Some of my best regional meals have happened when I wasn’t even planning or anticipating. When friends plan a regional meal over the weekend, it is an orchestrated event. There is anticipation, delight, satisfaction, many emotions at the same time. You will anticipate good food, you will feel delighted after being presented with a large spread, many of which are not everyday dishes, and the host has spent so much time and effort bringing an exotic meal to the table. It will also give the host the satisfaction of pulling it off well and of course, the compliments. All of it is very prominent and spectacular.

This dabba thing is however a long process. Every dabba you eat with somebody is very routine. You aren’t anticipating, the other person is not trying either. When it is a bite from somebody else’s dabba, it’s a glimpse of their everyday food, which is planned and executed every day without fail, with the most easily available ingredients, and with all practical considerations. When you take a bite from somebody else’s dabba, you know that the food is made to ensure loved ones are fed, not under any pressure to please or to display expertise. The colleagues who talk about food at the lunch table with a twinkle in their eye are not food writers, they are just sharing with you this important part of their life, without any deliberation. They are just taking a break from work, and unknowingly giving you a sneak peek into their kitchens, without any pretence.

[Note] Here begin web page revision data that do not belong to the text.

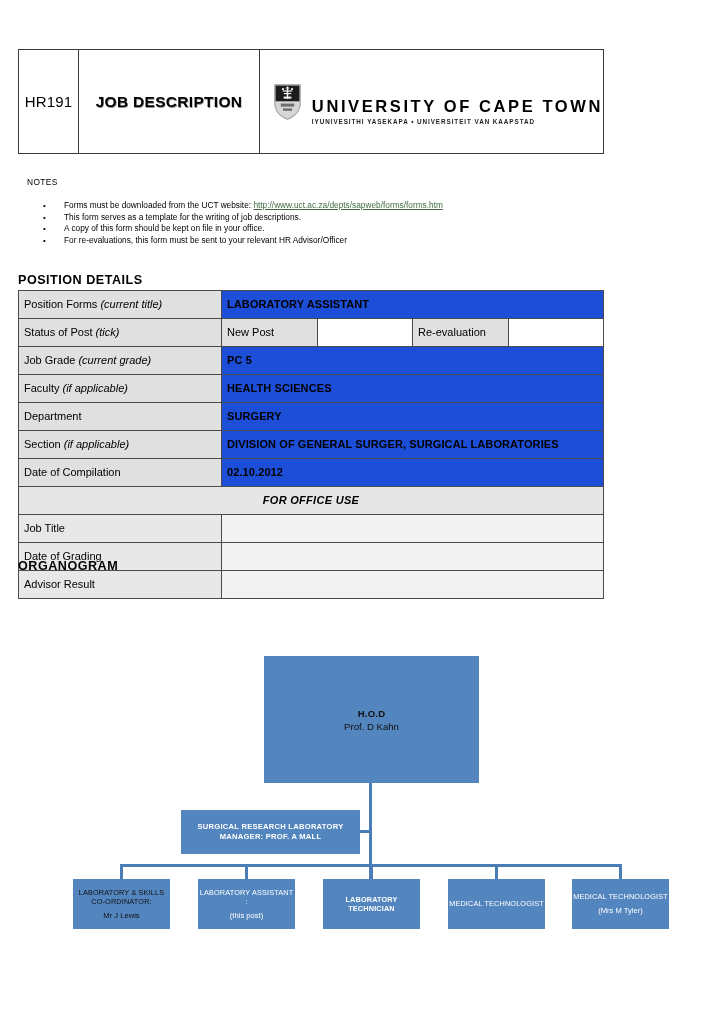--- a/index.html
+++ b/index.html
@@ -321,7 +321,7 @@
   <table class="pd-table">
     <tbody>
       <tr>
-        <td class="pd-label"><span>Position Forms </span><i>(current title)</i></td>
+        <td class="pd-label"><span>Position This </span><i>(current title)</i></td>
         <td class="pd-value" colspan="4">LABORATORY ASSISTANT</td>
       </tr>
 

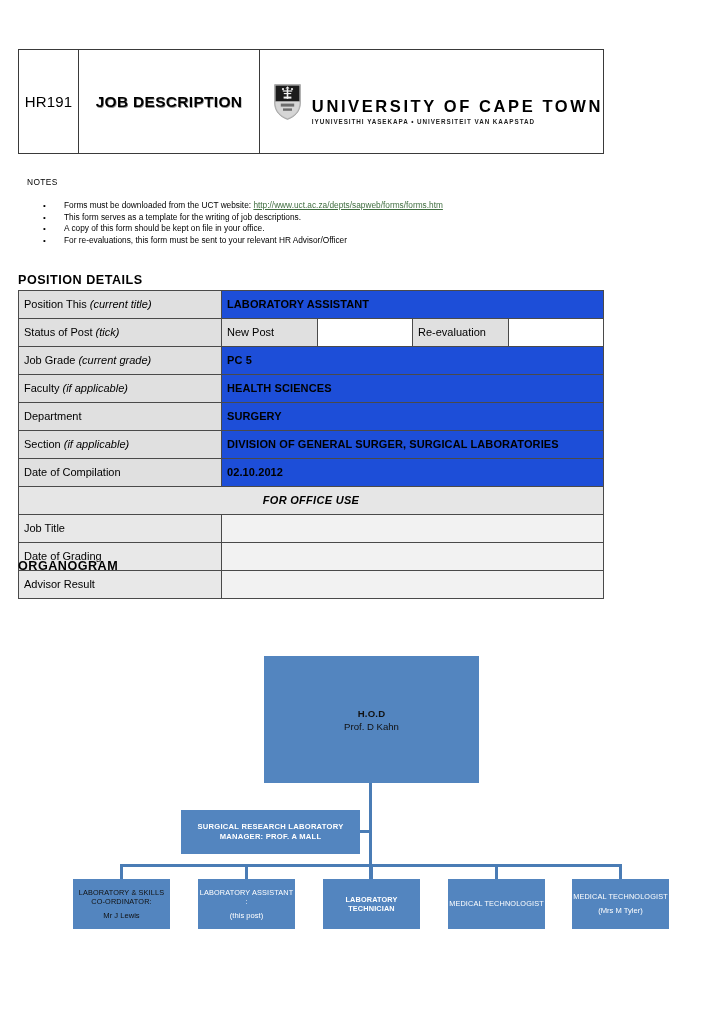--- a/index.html
+++ b/index.html
@@ -222,6 +222,7 @@
     top: 810px;
     width: 179px;
     height: 44px;
+    text-align: right;
   }
   #org-srl .l1 {
     font-size: 7.6px;

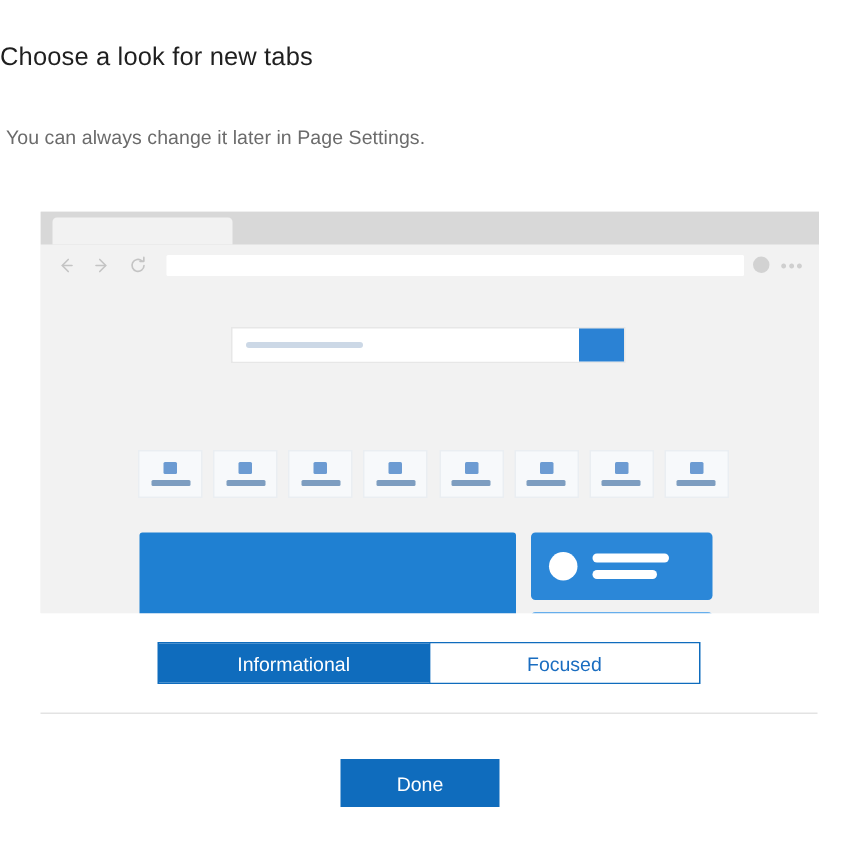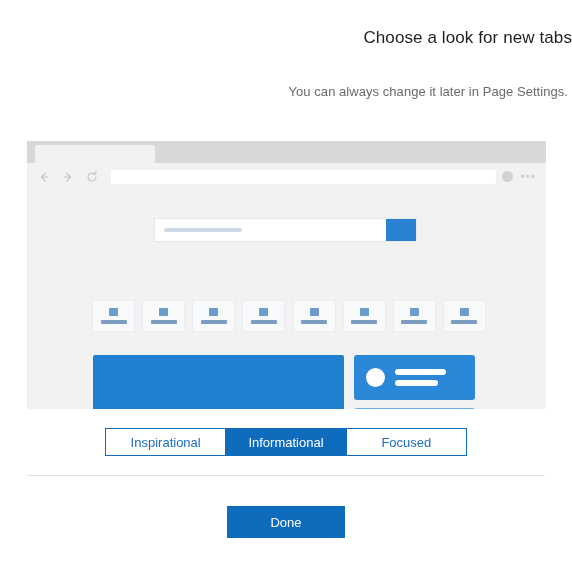--- a/index.html
+++ b/index.html
@@ -27,7 +27,7 @@
   
   .header {
     padding-top: 28px;
-    text-align: right;
+    text-align: left;
   }
   .page-title {
     font-size: 17px;

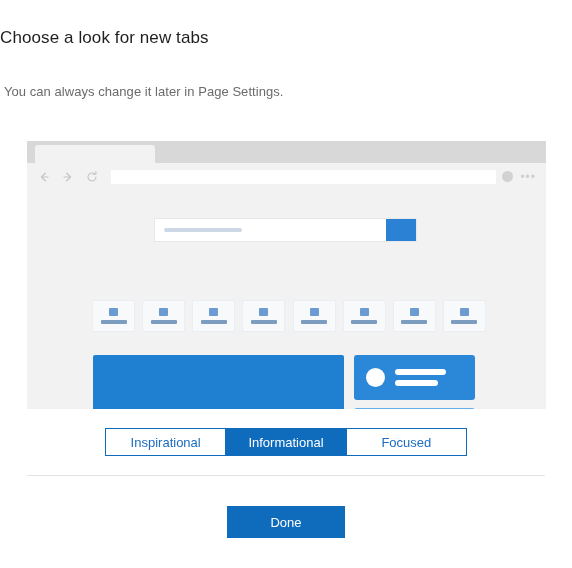--- a/index.html
+++ b/index.html
@@ -423,7 +423,6 @@
   <div class="preview-fade"></div>
 
   <div class="segmented">
-    <div class="segment">Inspirational</div>
     <div class="segment selected">Informational</div>
     <div class="segment">Focused</div>
   </div>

It is only over time that you will realise that the best, non-plated version of a particular dish happened in someone’s dabba. And it’s all in hindsight.
Richa Chitgopekar is a food enthusiast with keen taste for cuisines of different regions and communities. For her “it all started at the office lunch table”. Through the years conversations with colleagues over many dabbas have been the happy constant in her corporate life. She is now studying Gastronomy at the University of Boston. This article is for all her colleagues who have fed her awesome food.
Translations and detailed descriptions are provided to give a better understanding of the story to people from different cultural backgrounds across the globe.
2 comments
Such a beautiful article! Dabbas really are a peek into a person’s kitchen and culture. Thank you for sharing such interesting stories with us!
Richa being her honest self and sharing all about Indian regional food, her experiences exploring those food and gently stepping out of the comfort zone to explore further. Lovely write up.